Nearly two hours after the workout, Lynn spoke to a small circle of reporters in what was then a nearly-vacant clubhouse. While he was honored to be the game two starter, the young pitcher said his approach was going to remain the same.
"It's not any different between game two three or four; whatever the start may have been," he said. "At this time of year you don't care when you start, you're looking forward to it. It's the playoffs. You ever get that opportunity to pitch, it doesn't matter when or where as long as you get that opportunity."
It's not Lynn's first postseason action. In 2011's World Series campaign, he worked out of the bullpen, appearing in 10 games, though never before the fifth inning.
Last season, he began October in the pen, but ended up starting two games against San Francisco. Neither start went past 3 2/3 innings.
This season, Lynn will enter as a starter and get the ball from the first pitch, something he is looking forward to.
"I get a chance to start from the get go, so I'm looking forward to staying on that program and not changing anything up," he said. Lynn also added that his preseason and in-season workout regimens have paid off, saying he feels in good shape.

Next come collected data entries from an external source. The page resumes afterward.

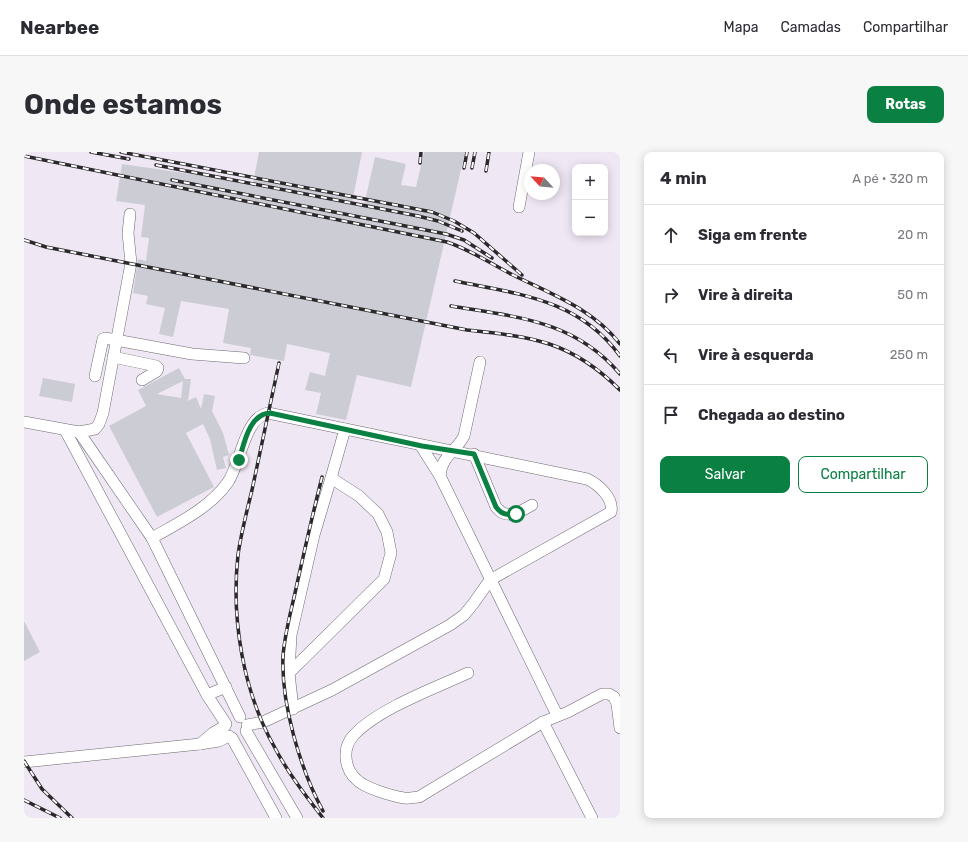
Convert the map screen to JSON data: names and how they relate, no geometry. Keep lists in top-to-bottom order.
{
  "north": "top left",
  "page": {
    "header": "Nearbee",
    "nav": ["Mapa", "Camadas", "Compartilhar"],
    "buttons": [
      "Rotas",
      ["Salvar", "Compartilhar"]
    ],
    "title": "Onde estamos",
    "heading": ["4 min", "A pé · 320 m"],
    "map_buttons": ["+", "−"],
    "list": [
      ["Siga em frente", "20 m"],
      ["Vire à direita", "50 m"],
      ["Vire à esquerda", "250 m"],
      "Chegada ao destino"
    ]
  }
}
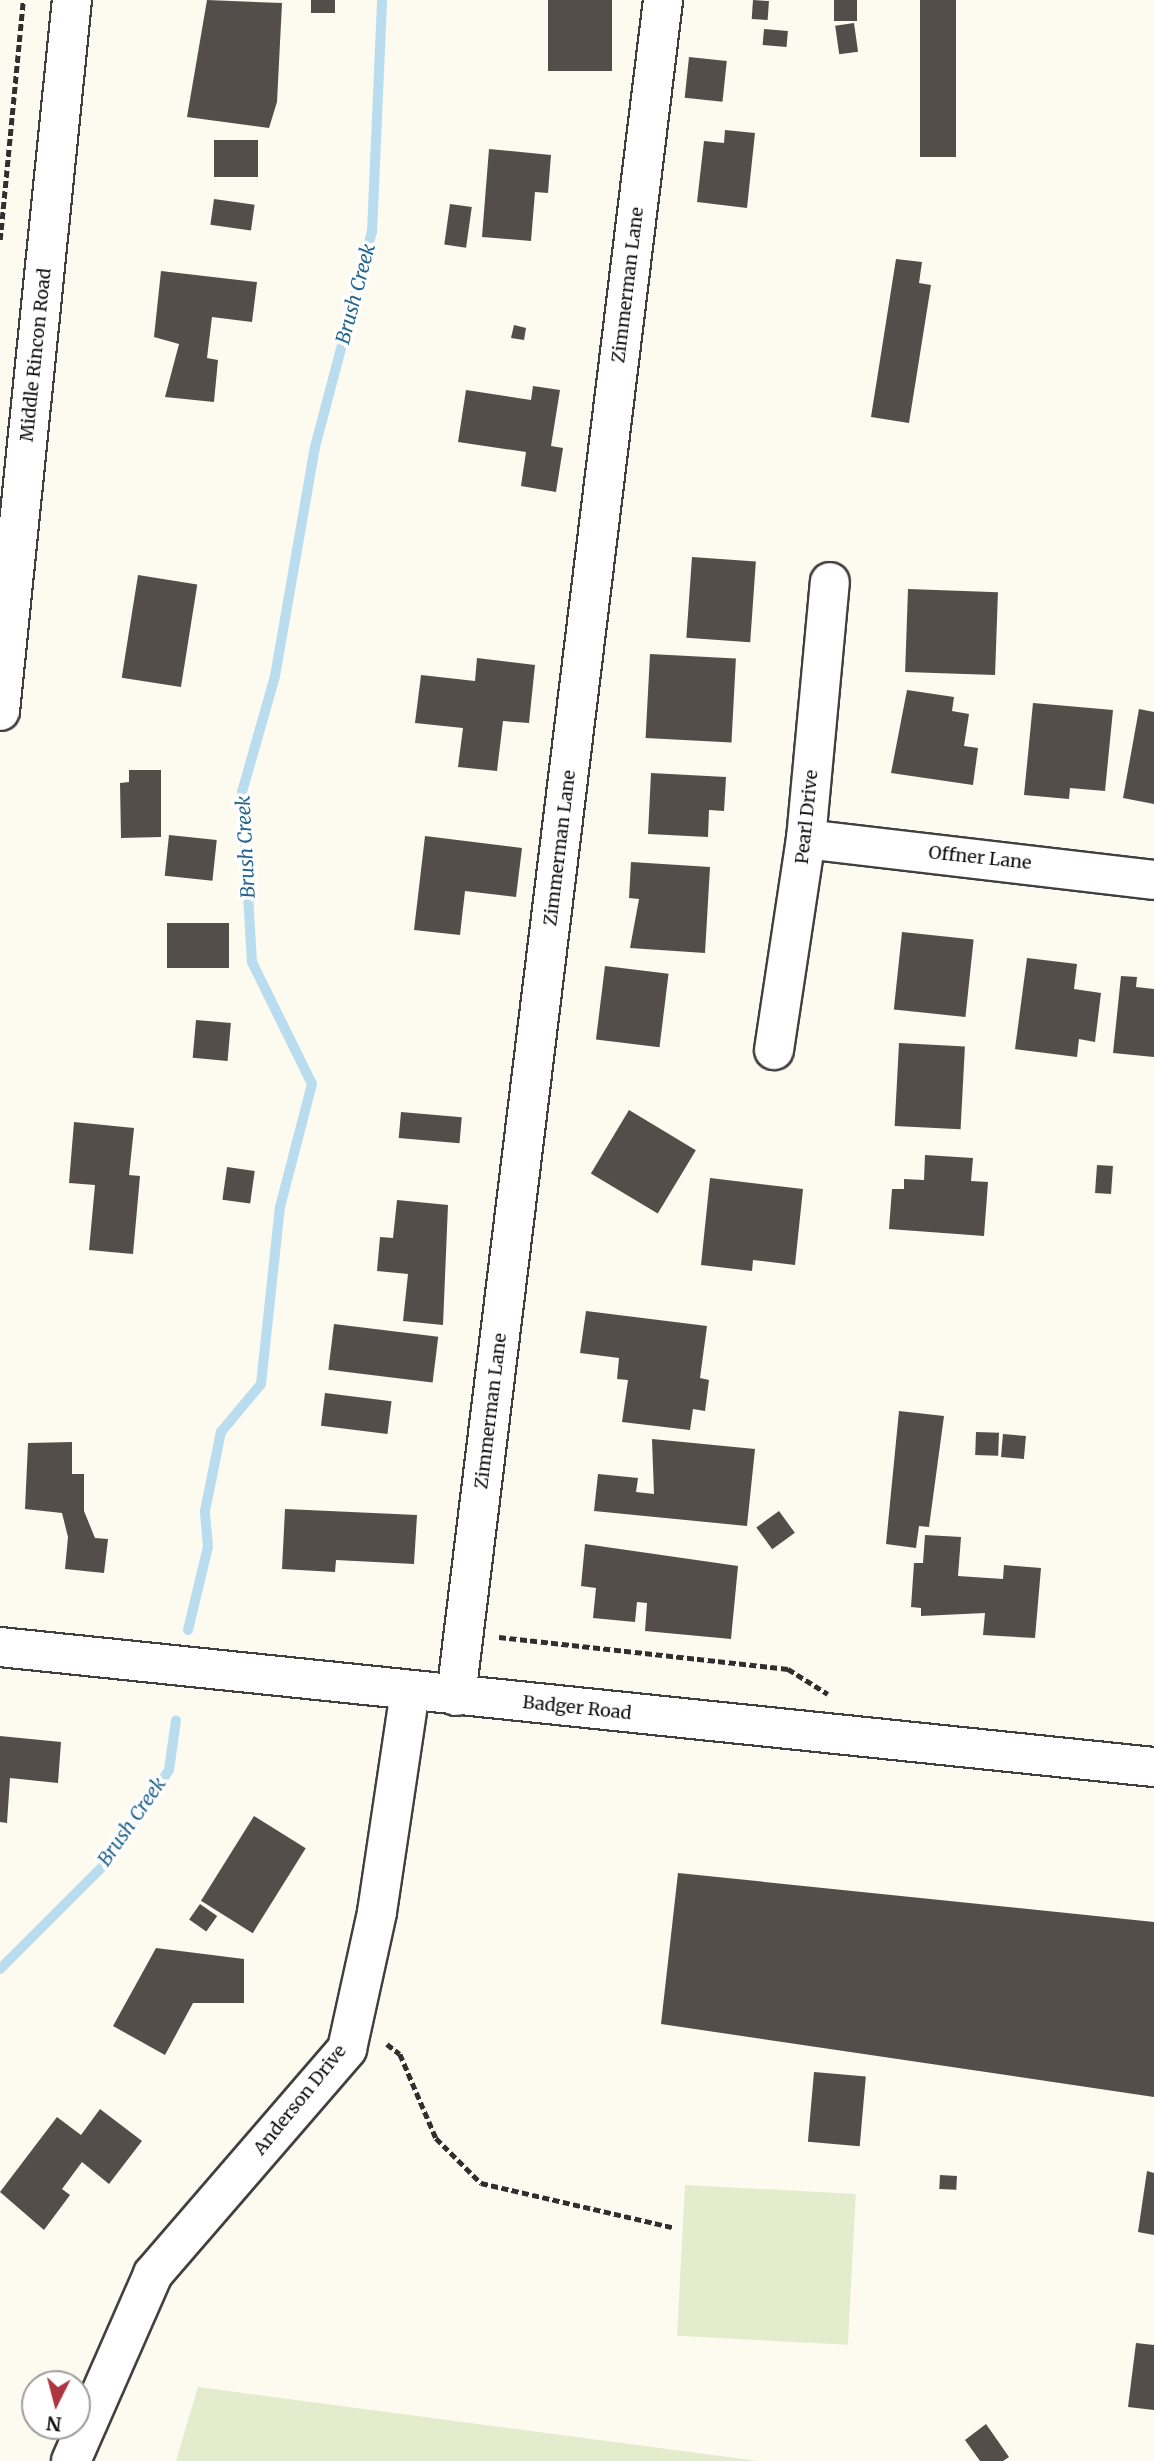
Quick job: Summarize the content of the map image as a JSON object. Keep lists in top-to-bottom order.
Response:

He will need to be, as a division rival will be coming to town no matter who wins Tuesday night. There will be no secrets either way.
Lynn has faced both clubs this season with varying results. In the first half, he threw well against both, holding Cincinnati to one earned run twice, and Pittsburgh once. He also had slips of four run games (one to each club), but the Cardinal offense turned those into victories.
He closed the half 2-0 against both teams in his five starts against the pair.
In the second half, he picked up where he left off with the Pirates, holding them to one run in their late-July meeting.
Then Pittsburgh got to Lynn in August and September for 11 earned runs on 18 hits in two starts. The Reds, after getting held to two runs and four hits in early August, followed suit; knocking three homers on their way to four runs in five innings against him on September 5.
The ups and downs have not fazed Lynn, however.
"I faced [both] of those teams when I was going good and going bad," he smiled. "So I got the book on what not to do and what to do."
He went on to say that he's not really concerned what club he faces, adding he will likely not watch Wild Card game Tuesday night. While he admits it should be a fun contest, Lynn said there's not much insight that can be gained from watching such an unpredictable game.
"You're looking at a one game playoff where you never know what they're going to do in different situations. There can be all kinds of different scenarios that they might do that they wouldn't do in a normal series game, especially in a game two," he said. He also added that the Cardinals have had plenty of chances to study both teams. "If you don't know what they're about yet, then you weren't paying attention all year."
The roster for the NLDS won't be announced until Wednesday, and there are still questions as to what strategy the Cardinal staff will take based on the matchup. It matters not to Lynn, however, as the young righty now knows his role. Matheny said postseason experience played a part in his decision to give Lynn the nod, though Lynn said he isn't depending on his previous exposure to October to carry him through.
"When it's all said and done, if you're a rookie you can't control it, you just gotta go out and pitch. For guys who have done it before, it's never the same," he said. "It doesn't matter if you've been there before or not, it's always going to be different. Different teams, different situations, maybe different cities and things like that. So you have to let the last one go and worry about the one you're playing."
With a cadre of rookies undoubtedly scheduled to get their first taste of October baseball, Lynn's two years of postseason work make him a seasoned vet by comparison. However, he doesn't seem to romanticize the journey. While others see pressure and drama, the 26-year-old makes it sound like a straightforward equation.
"Every time you go out the mound is 60 feet, six inches away and that's all you worry about throwing the ball to Yadi," he said. "We've got one of the best catchers in the game and it's pretty simple. You look at him, he puts the sign down and you throw it where you're told."